// guide

Data & tokenizer

Everything upstream of training: learn a vocabulary, turn raw text into the binary token format, and clean, dedup, and mix your corpus. All of it is the same binary.

// 01

Train or import a tokenizer

byte-pair encoding

Train a BPE tokenizer on your corpus, or import an existing GPT-2 / HuggingFace merges file. Pick the vocabulary size up front — larger vocab means shorter sequences but a bigger embedding table.

# train a byte-pair tokenizer (vocab defaults to 32000)
smedjan tokenizer --input corpus.txt --vocab-size 16000 --output tokenizer.bin

# or import a GPT-2 / HuggingFace merges.txt as a byte-level BPE
smedjan import-bpe --merges merges.txt --output tokenizer.bin
FlagDefaultWhat it does
--inputText corpus to learn the vocabulary from (tokenizer).
--vocab-size32000Target vocabulary size.
--mergesGPT-2/HF merges.txt to import (import-bpe).
--outputtokenizer.binWhere to write the tokenizer.
// 02

Prepare training data

text → binary

Tokenize raw text into the binary stream the trainer memory-maps. Run it once per corpus; the output is what you pass to train --dataset.

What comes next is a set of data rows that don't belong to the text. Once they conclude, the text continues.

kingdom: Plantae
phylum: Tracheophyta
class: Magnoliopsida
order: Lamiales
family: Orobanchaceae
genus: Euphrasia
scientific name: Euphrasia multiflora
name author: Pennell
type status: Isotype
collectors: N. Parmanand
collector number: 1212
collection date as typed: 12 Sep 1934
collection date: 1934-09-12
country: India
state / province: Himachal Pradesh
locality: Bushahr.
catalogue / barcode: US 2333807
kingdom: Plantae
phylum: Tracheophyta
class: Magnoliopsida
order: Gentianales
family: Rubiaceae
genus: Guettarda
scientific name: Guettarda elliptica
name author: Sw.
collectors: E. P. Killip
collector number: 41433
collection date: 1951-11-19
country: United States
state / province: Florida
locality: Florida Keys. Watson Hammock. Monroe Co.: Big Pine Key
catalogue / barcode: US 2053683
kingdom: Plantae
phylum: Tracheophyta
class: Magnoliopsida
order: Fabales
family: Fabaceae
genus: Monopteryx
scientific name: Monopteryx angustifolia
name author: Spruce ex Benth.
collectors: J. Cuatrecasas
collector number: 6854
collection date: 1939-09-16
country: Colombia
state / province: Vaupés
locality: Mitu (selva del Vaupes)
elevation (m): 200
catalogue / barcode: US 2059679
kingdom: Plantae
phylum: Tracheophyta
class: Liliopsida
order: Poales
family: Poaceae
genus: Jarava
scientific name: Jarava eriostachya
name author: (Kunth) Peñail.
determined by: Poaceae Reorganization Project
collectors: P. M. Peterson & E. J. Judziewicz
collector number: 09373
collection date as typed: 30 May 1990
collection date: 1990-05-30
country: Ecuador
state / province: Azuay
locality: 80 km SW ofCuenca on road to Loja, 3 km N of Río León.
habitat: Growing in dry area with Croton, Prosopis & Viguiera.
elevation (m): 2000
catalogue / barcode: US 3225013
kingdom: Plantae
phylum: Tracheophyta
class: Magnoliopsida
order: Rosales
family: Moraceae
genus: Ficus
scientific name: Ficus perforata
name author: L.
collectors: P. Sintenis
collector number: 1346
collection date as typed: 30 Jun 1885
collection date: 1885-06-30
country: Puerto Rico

# tokenize raw text → memory-mappable binary token stream
smedjan prepare --input corpus.txt --tokenizer tokenizer.bin --output train.bin
// 03

Clean with provenance

the process pipeline

For real corpora, run text through the cleaning pipeline first. It splits documents on a separator and can record provenance — source name, URL, and license — to a log, so you keep an audit trail of what went into the model.

# clean text and record where it came from, splitting documents on blank lines
smedjan process \
  --input raw.txt --tokenizer tokenizer.bin --output clean.bin \
  --separator "\n\n" \
  --provenance-log prov.log --source-name wikipedia --source-url https://… \
  --license CC-BY-SA
FlagDefaultWhat it does
--separator"\n\n"Document boundary. Empty = treat the file as one document.
--provenance-logAppend a provenance record to this file.
--source-nameunknownSource label for provenance.
--source-url""Source URL for provenance.
--licenseunknownLicense string for provenance.
// 04

Deduplicate & filter

MinHash + quality

Near-duplicate documents waste training and hurt generalization. dedup removes them with MinHash similarity and drops low-quality text below a score threshold. Input is one document per line.

# MinHash near-duplicate removal + quality filtering (one document per line)
smedjan dedup --input docs.txt --output filtered.txt \
  --threshold 0.8 --min-quality 0.3
FlagDefaultWhat it does
--threshold0.8MinHash similarity (0–1) above which documents are considered duplicates.
--min-quality0.3Minimum quality score (0–1) to keep a document.
// 05

Mix datasets

weighted blends

Combine tokenized shards in fixed proportions — useful for balancing domains (e.g. 70% books, 30% web). Weights are relative.

# blend tokenized shards with weights (path:weight, comma-separated)
smedjan mix --shards books.bin:0.7,web.bin:0.3 --output train.bin
// 06

Reproducibility

hash your inputs

smedjan hash --file train.bin prints a SHA-256 so you can pin exactly which data produced a checkpoint.